I've read and watched a ton of stuff trying to figure out what to do, and I've come to the conclusion that most of the finer points don't matter when you're starting out. Figure out what you want, then do it, and then see if it works!

Jonathan McCullough
03-30-2012, 1:32 PM
I wouldn't do it. That's a nice little panel saw. You'll just grind up a lot of the depth trying to make it a rip saw. I'd recommend sharpening it and keeping it close to your bench--they're incredibly handy and once you get good with them they can stand in for a back saw, but without the back getting in the way. Hang in and look for a regular rip saw. They're very rare in that length, but you can find nice 1940s-1950s era rip saws in a 26" length (instead of the customary 28" length). Don't know why rip panel saws aren't more common--they're perfect for ripping smaller pieces as opposed to fiddling with them on a table saw. If you're nearby I'd be happy to show you how to sharpen it.

Jim Matthews
03-30-2012, 1:55 PM
There's no reason you couldn't sharpen this with less fleam, and have it work well as a rip saw.

Keep the same tooth count, just run your file more perpendicular to the plate. If it has a high enough TPI, you may still get it to crosscut (slowly) if everything is sharp.
I would agree that grinding down the plate is less desirable than properly jointed, well set teeth.

lowell holmes
03-30-2012, 2:01 PM
I don't grind the teeth off. I put a course mill bastard file (10" or longer) in the Lee Valley "plate jointer/edger" and severely joint the saw. This is easier (for me) to maintain a straight saw plate before filing new teeth.

I make a pattern of straight lines spaces at the space I want and print it. I cut small (width) and using double stick tape stick it on the side of the saw plate at the freshly jointed edge. Using the lines as a spacer, I make a mark on the saw plate with the file. I didn't know about the templates available.

Jim Koepke
03-30-2012, 2:03 PM
If you are going to keep the same tooth count, just a jointing of the teeth should be all that is needed. It won't take a lot of metal to change it to rip. If you want to keep it as a cross cut, about the same amount of metal will be removed to sharpen the saw.

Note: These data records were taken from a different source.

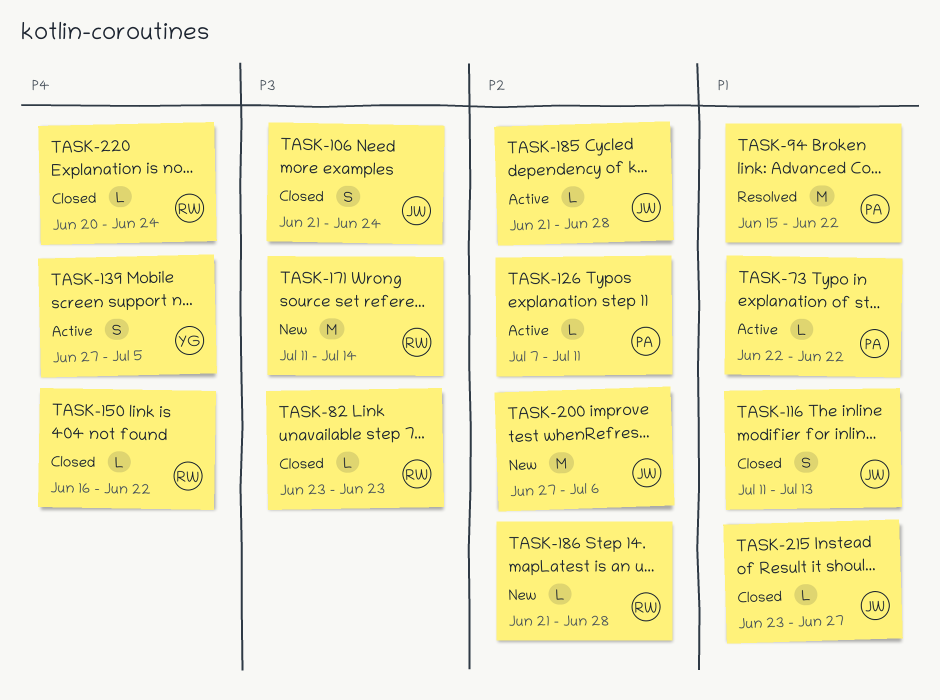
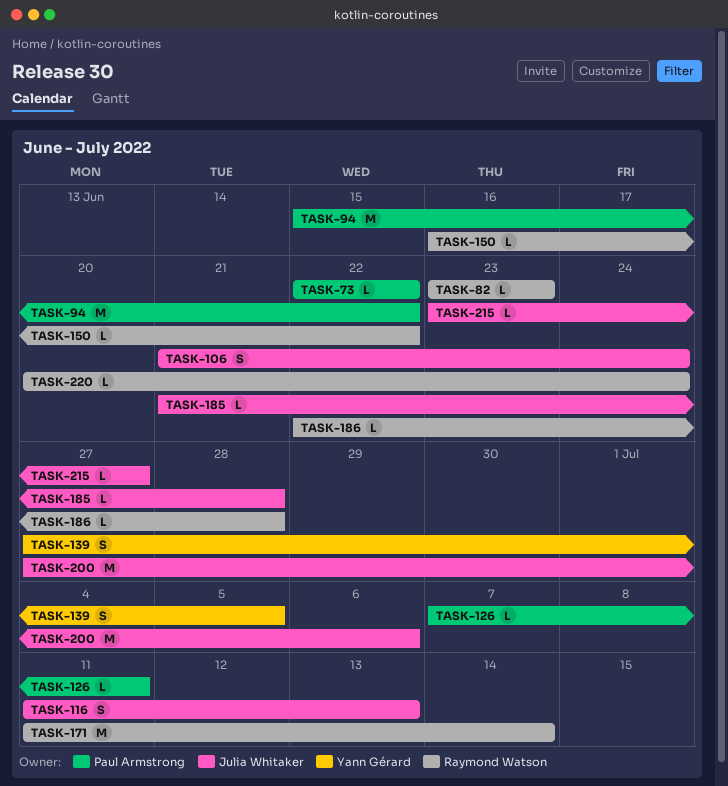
TASK-186, start: Jun 21 -> Jun 22

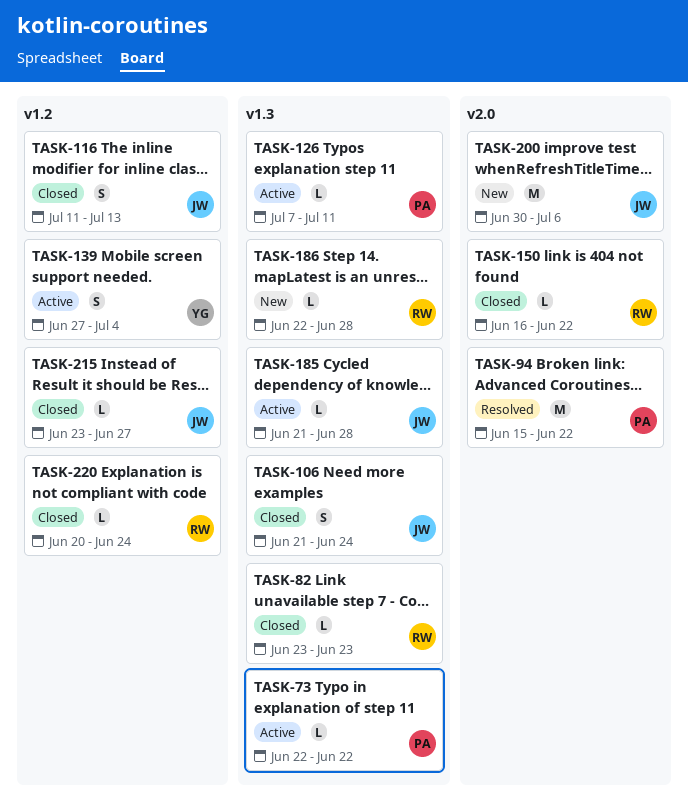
TASK-139, due: Jul 5 -> Jul 4
TASK-171: present -> none
TASK-200, start: Jun 27 -> Jun 30

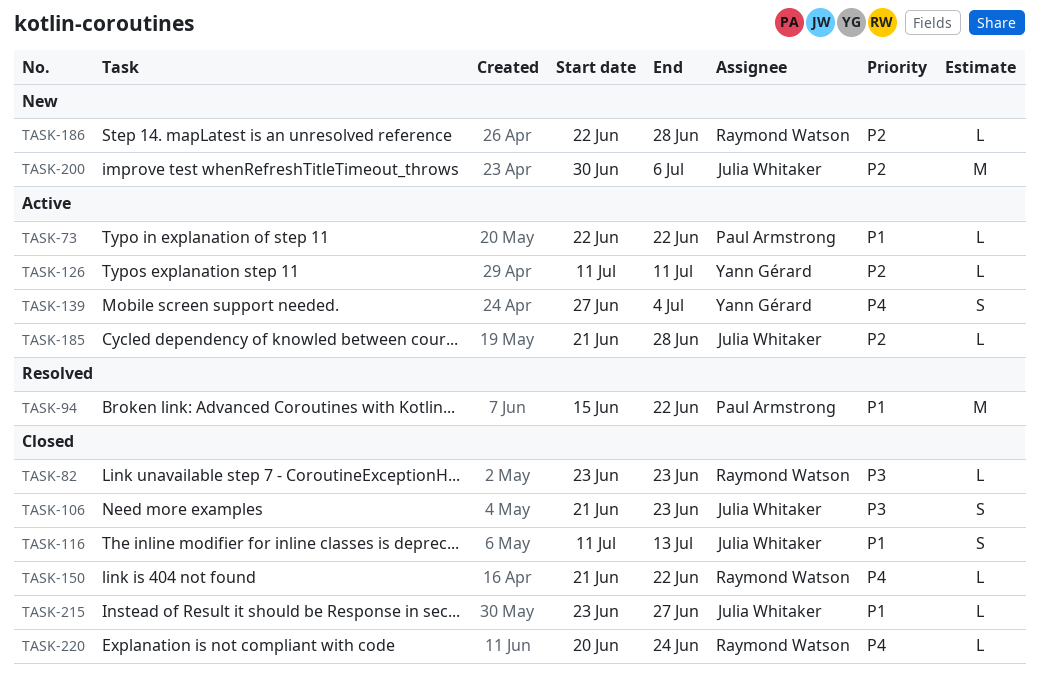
TASK-106, due: Jun 24 -> Jun 23
TASK-126, owner: Paul Armstrong -> Yann Gérard
TASK-126, start: Jul 7 -> Jul 11
TASK-150, start: Jun 16 -> Jun 21

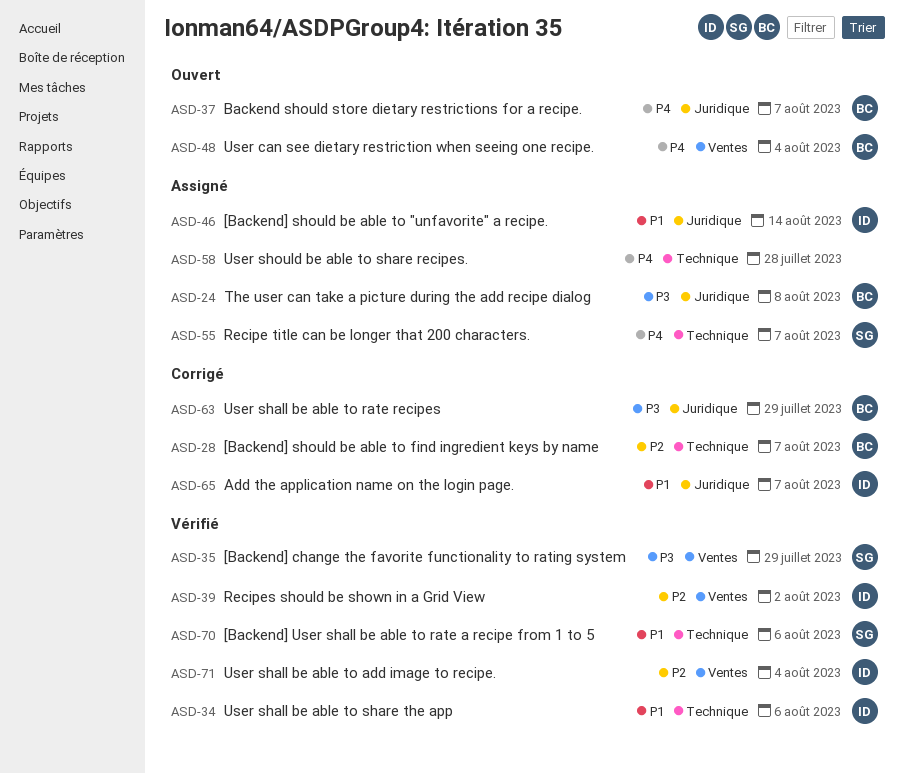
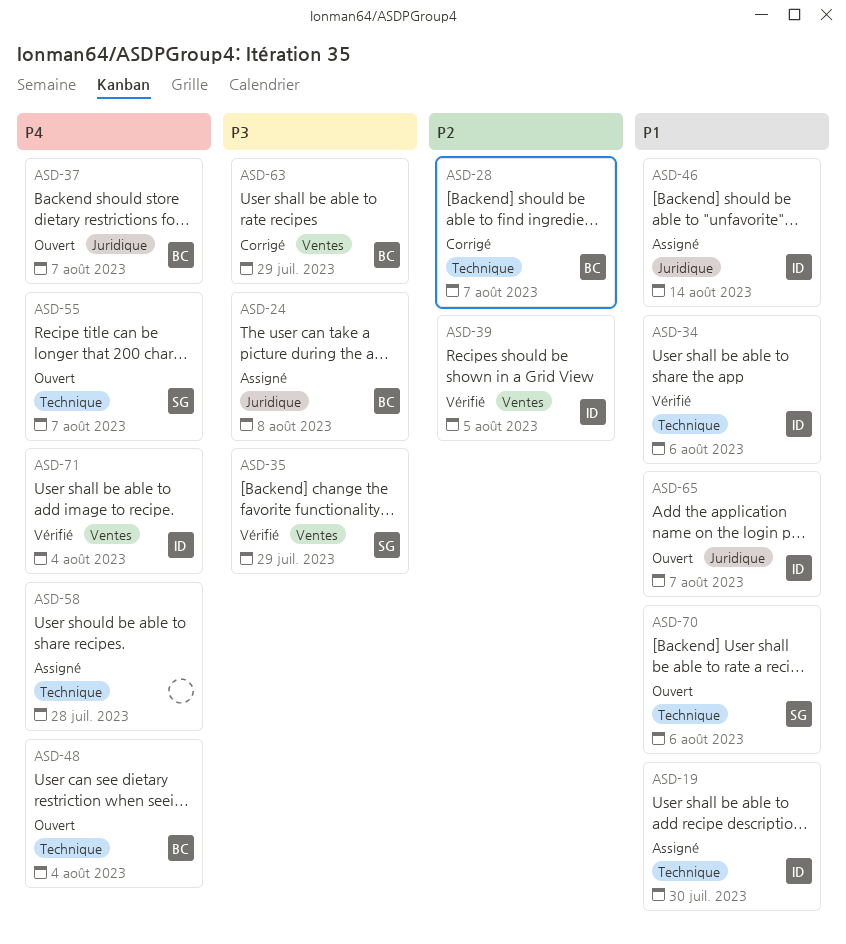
ASD-19: none -> present
ASD-39, due: Aug 2 -> Aug 5
ASD-48, label: Ventes -> Technique
ASD-55, status: Assigné -> Ouvert
ASD-63, label: Juridique -> Ventes
ASD-65, status: Corrigé -> Ouvert
ASD-70, status: Vérifié -> Ouvert
ASD-71, priority: P2 -> P4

One of my large rip saws is at 10 ppi. It is slower than my other rip saws, but it does leave a cleaner cut.

If you do decide to keep it a cross cut saw, Jonathan makes a good point about being very hand on the bench for cutting smaller pieces on a bench hook.

As Shaun mentioned:


I recently ground down the teeth on an old crosscut and retoothed it as a lower PPI rip. It was my first ever saw filing, and by far the most difficult part of it was my worry that I was going to ruin something. The saw works awesome, and I totally screwed a bunch of stuff up but it didn't really matter.


I find it amazing that even with all the mistakes one can make sharpening a saw they still work well afterwards. I am amazed at how often I have learned this.

I am getting better at sharpening saws. My understanding of saw sharpening is improving. Yet with all my mistakes on my most recent attempt, they can't be counted on one hand, the saw is still an awesome addition to my accumulation of saws.

No one becomes a professional saw sharpener after just one saw.

Though just one saw can be an inspiration to the sharpener to start on a lifelong journey.

jtk

Jessica Pierce-LaRose
03-30-2012, 4:50 PM
It's viability as a tenon saw really just depends on the size of the tenons you're making!

On my recent bench build all the joinery ended up being cut with two saws; a pair of 26" panel saws, one a 7 pt rip and an 11 pt crosscut. But those were big tenons.